Shaking, we both walked into the office. I swore I saw tears in the counselor’s eyes. At that moment my heart sank. How would we tell our family? Why does my dad have to go through another tragedy? And as soon as my mind began creating these scenarios we then heard the words “I have good news for you.” Through the happy sobs and hugs she spoke of CAG repeats and alleles while showing me a piece of paper but all I remember is crying in Peter’s arms. It happened. It really happened. It wasn’t a dream. I will never have Huntington’s Disease nor will anybody in our family. My only wish is that my mom could be here to hear the news.
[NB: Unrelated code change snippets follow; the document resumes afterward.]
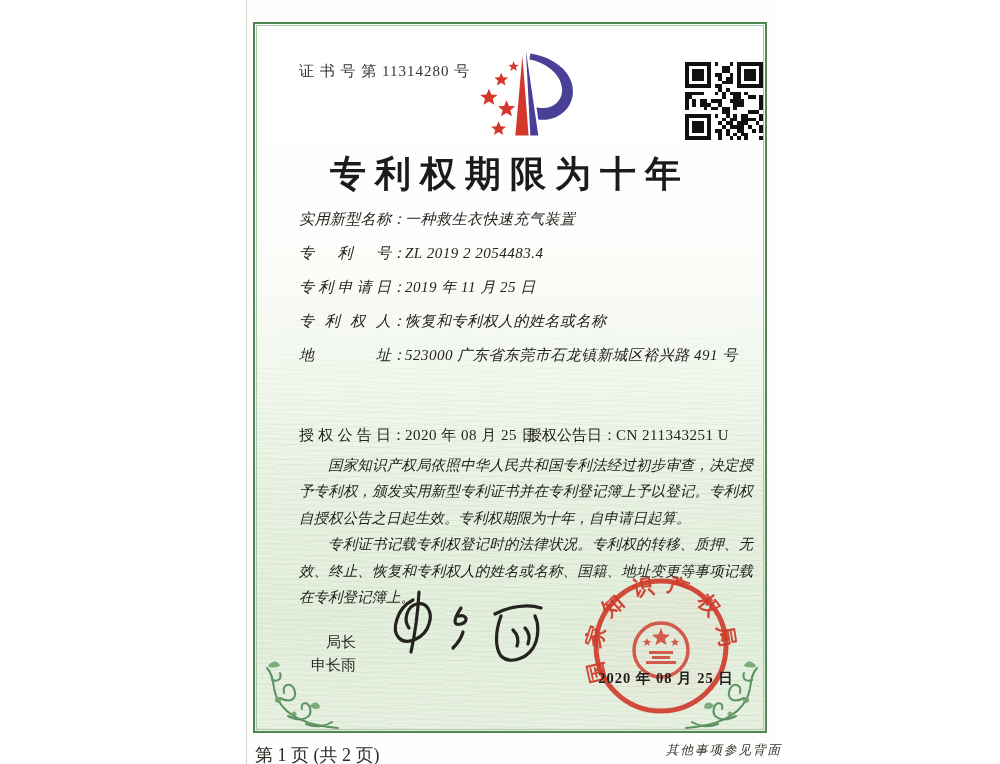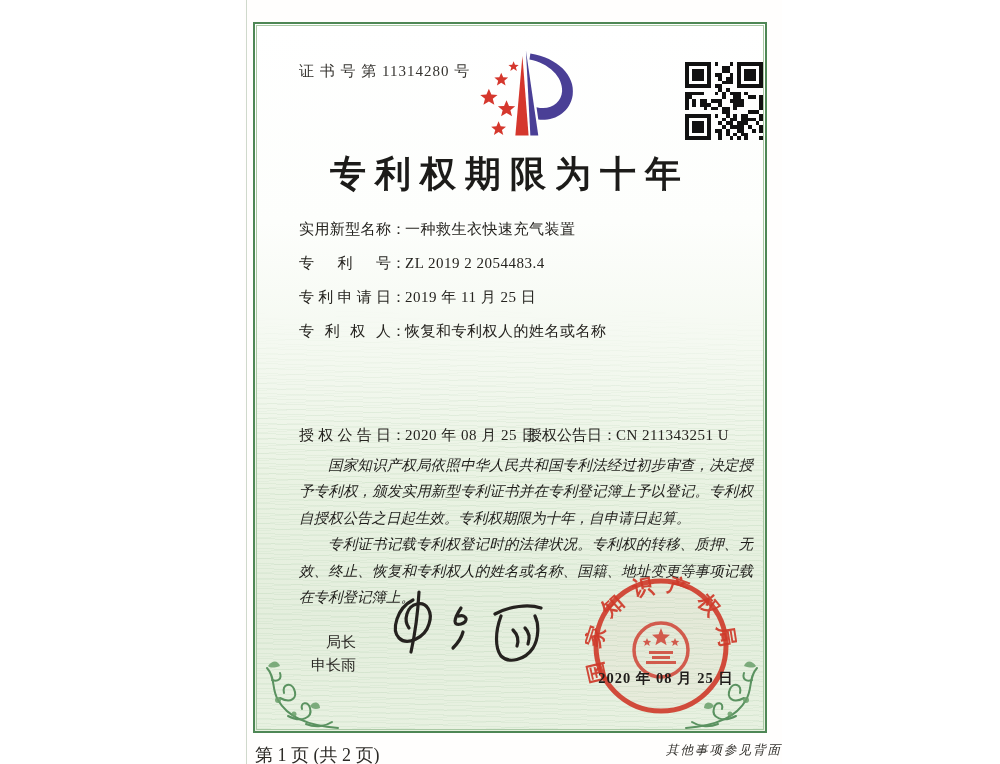--- a/index.html
+++ b/index.html
@@ -35,7 +35,7 @@
   #title { left:0; top:126px; width:100%; text-align:center; font-size:36px; font-weight:600;
     letter-spacing:9px; color:#1c1b19; }
 
-  #fields { left:44px; top:196px; width:452px; }
+  #fields { left:44px; top:186px; width:452px;font-style:italic; }
   .frow { height:34px; font-size:15px; color:#25231f; white-space:nowrap; }
   .f-label { display:inline-block; width:92px; text-align:justify; text-align-last:justify; }
   .f-colon { display:inline-block; width:14px; }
Unfortunately the nightmare is not over. Many of my best friends and family I’ve met through the Huntington’s Disease Society of America did not have the same result or are still living at risk. I will not rest until a cure is found. We can’t let this horrible disease take away ANY more loved ones. We will find a cure, we have to.
A special thank you to Jason Marty, who helped us with some challenging insurance needs, Jody Haun, our caring and understanding genetic counselor, Jean, Caitlin and Dawn for helping me through the process, and of course so many friends and family who freely handed out hugs, without knowing what was going on. We are so very lucky.